* [EXERCISE PROMPT]: Which lines of the data below hold "walking"? Copy each of them.

* [INPUT RECORDS]:
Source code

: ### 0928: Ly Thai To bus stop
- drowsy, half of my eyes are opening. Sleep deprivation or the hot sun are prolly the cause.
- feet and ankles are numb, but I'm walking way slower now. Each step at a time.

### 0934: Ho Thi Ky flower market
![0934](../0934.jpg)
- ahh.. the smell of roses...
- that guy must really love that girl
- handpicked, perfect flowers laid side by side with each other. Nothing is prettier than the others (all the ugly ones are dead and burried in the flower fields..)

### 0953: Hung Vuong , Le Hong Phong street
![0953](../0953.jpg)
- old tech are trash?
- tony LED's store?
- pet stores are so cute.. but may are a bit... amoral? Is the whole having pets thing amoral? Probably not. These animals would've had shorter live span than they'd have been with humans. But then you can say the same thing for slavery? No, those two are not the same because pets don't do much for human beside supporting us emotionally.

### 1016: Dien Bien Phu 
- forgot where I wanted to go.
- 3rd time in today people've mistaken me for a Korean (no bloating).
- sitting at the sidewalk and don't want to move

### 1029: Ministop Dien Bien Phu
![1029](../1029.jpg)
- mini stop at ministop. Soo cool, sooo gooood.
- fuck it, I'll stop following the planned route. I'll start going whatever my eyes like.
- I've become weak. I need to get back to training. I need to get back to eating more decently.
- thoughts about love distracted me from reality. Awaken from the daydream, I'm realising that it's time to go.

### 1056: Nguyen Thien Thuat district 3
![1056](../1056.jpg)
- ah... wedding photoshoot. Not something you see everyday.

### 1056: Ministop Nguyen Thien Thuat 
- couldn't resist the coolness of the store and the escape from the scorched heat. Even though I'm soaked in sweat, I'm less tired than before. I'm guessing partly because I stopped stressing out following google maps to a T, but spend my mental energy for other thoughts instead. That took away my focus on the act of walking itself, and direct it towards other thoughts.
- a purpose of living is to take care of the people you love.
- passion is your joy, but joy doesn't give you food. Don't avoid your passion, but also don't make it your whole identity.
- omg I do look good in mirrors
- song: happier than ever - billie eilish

* [RESPONSE AREA]:
- feet and ankles are numb, but I'm walking way slower now. Each step at a time.
- couldn't resist the coolness of the store and the escape from the scorched heat. Even though I'm soaked in sweat, I'm less tired than before. I'm guessing partly because I stopped stressing out following google maps to a T, but spend my mental energy for other thoughts instead. That took away my focus on the act of walking itself, and direct it towards other thoughts.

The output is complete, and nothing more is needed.